*EXERCISE AIM:* Go through the material below and copy each line where the word "Rendered" appears.

*RECORDS FOR THE EXERCISE:*

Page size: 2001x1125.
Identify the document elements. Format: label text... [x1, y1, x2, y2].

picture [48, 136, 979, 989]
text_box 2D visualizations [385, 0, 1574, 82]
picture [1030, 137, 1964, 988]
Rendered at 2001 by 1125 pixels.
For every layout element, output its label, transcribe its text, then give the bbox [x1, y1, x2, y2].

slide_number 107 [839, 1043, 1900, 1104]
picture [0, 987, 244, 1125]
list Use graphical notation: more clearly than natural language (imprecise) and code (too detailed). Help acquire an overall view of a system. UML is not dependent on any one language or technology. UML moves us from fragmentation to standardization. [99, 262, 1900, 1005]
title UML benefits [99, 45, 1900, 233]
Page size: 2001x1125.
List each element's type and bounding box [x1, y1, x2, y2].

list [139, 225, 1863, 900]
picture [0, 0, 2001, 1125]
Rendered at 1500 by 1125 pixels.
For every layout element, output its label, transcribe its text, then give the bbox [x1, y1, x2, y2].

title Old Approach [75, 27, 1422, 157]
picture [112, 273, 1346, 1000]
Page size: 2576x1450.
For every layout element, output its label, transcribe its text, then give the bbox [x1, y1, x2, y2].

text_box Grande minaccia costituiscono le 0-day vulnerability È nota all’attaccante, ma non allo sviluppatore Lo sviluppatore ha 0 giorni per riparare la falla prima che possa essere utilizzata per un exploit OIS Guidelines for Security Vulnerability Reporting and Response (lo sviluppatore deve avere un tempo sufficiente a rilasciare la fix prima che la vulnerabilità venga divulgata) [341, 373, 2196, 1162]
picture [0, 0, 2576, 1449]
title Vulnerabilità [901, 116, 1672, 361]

*SOLVED PROBLEM:*
Rendered at 2001 by 1125 pixels.
Rendered at 1500 by 1125 pixels.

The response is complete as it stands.